(EXERCISE PASSAGE)
LDA is one kind of latent topic modeling, which has become very popular as a completely unsupervised technique for topic discovery in large document collections. LDA exploits co-occurrence patterns of words in documents to unearth semantically meaningful probabilistic clusters of words called topics. LDA also assigns a probabilistic membership to documents in the latent topic-space, allowing us to view and process the documents in this lower-dimensional space. In its generative process, each document is endowed with a Dirichlet-distributed vector of topic proportions, and each word of the document is assumed drawn by first drawing a topic assignment from those proportions and then drawing the word from the corresponding topic distribution. The graphical representation for LDA model is depicted in Fig. 1, with the notations described in Table 1. The generative process is summarized in Fig. 2.

Fig. 1.Graphical representation of LDA model

Table 1.Notations used in our proposed model

Fig. 2.Generative process of LDA model

Link-LDA model is an extension to LDA model. This model models text and citations in the same generative process in the context of documents and citations. It is a known fact in information retrieval that a citation between two documents not only indicates topical similarity of two documents but also authoritativeness of the cited document. In the generative process of Link-LDA, for a given document, a citation to another document is created in exactly the same way as a word is created, and they share the same per-document topic distribution. Thus, this model captures the notion that documents that share the same citations and same words, tend to be on the same topic. The document’s representation in topic-space obtained from this model improves the performance of a document-classifier, compared to the representation obtained from text alone. The graphical representation for Link-LDA model is shown in Fig. 3. The generative process is described in Fig. 4.

Fig. 3.Graphical representation of Link-LDA model

Fig. 4.Generative process of Link-LDA model

 

4. Our Models

In this paper, we mainly focus on topic-specific expert identification on microblog. A topic-specific expert is defined as a user who excels in the specific topic [1]. On microblog, a user can follow another who he/she is interested and broadcast a tweet to all of his/her followers. Therefore, the tweet and following relation reflect every user's unique interest and taste. Particularly, a following relation can be interpreted as the user' vote in favor of the authoritativeness of the favorited user [1]. Therefore, we can exploit the tweet and following relation to infer the authoritativeness of a user in a specific topic.

We first introduce Base model, which models tweet and following relation in the same generative process in Section 4.1. In Section 4.2 we provide Weight model based on the Base model to address the popular bias problem. Furthermore, Followee model is described in Section 4.3, which uses followee's topic distribution as prior information to make user's topic distribution more precisely. So we get Union model by considering the similarity-based weight scheme and followee topic distribution in Section 4.4. At last, with the inferred parameters, we propose a search framework, which produces topic-specific experts that satisfy the user's query intent in Section 4.5.

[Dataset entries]
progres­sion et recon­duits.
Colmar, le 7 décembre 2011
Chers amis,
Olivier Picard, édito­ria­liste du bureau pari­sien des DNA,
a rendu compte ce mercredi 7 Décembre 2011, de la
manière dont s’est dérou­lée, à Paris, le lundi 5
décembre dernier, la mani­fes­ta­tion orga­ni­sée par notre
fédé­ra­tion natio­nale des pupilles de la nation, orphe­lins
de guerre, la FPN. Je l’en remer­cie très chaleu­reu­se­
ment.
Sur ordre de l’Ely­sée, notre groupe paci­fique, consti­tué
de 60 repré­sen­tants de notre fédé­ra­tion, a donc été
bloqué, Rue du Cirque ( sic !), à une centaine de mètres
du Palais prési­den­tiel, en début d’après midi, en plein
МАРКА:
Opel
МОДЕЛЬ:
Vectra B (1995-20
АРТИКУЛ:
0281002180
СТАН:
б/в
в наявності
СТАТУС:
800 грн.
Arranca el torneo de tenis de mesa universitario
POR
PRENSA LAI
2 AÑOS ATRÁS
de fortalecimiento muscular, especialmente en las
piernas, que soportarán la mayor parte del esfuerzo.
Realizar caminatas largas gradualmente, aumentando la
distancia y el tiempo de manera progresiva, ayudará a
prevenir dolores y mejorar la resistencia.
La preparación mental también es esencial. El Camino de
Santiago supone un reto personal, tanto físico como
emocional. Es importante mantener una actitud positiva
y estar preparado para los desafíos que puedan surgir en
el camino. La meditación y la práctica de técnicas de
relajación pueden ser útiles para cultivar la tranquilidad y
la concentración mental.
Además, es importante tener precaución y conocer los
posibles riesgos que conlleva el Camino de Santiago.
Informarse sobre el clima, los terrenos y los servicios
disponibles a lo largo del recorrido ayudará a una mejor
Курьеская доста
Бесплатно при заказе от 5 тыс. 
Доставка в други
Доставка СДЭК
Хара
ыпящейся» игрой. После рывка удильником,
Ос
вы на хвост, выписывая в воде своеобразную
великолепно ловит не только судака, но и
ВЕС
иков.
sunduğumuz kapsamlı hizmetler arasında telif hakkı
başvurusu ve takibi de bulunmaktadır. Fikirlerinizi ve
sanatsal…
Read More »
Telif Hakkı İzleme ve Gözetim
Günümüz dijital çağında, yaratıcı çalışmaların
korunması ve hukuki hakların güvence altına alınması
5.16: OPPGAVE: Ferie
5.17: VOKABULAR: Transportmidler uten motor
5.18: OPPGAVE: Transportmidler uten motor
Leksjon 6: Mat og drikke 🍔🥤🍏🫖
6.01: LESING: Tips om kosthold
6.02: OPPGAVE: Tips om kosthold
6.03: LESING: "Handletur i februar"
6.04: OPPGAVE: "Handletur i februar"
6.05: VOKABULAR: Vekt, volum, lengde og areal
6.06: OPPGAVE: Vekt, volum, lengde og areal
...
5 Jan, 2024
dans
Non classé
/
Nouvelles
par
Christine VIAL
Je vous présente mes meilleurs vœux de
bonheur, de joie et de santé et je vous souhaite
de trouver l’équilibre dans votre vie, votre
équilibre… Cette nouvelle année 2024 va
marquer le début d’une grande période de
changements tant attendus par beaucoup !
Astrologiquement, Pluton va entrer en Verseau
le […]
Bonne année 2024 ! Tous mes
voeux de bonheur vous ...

(ASSIGNED TASK) Name every model that the topic modeling passage says the authors introduce in Sections 4.1 through 4.4.

(SOLUTION FOR THIS PROBLEM) Base model, Weight model, Followee model, Union model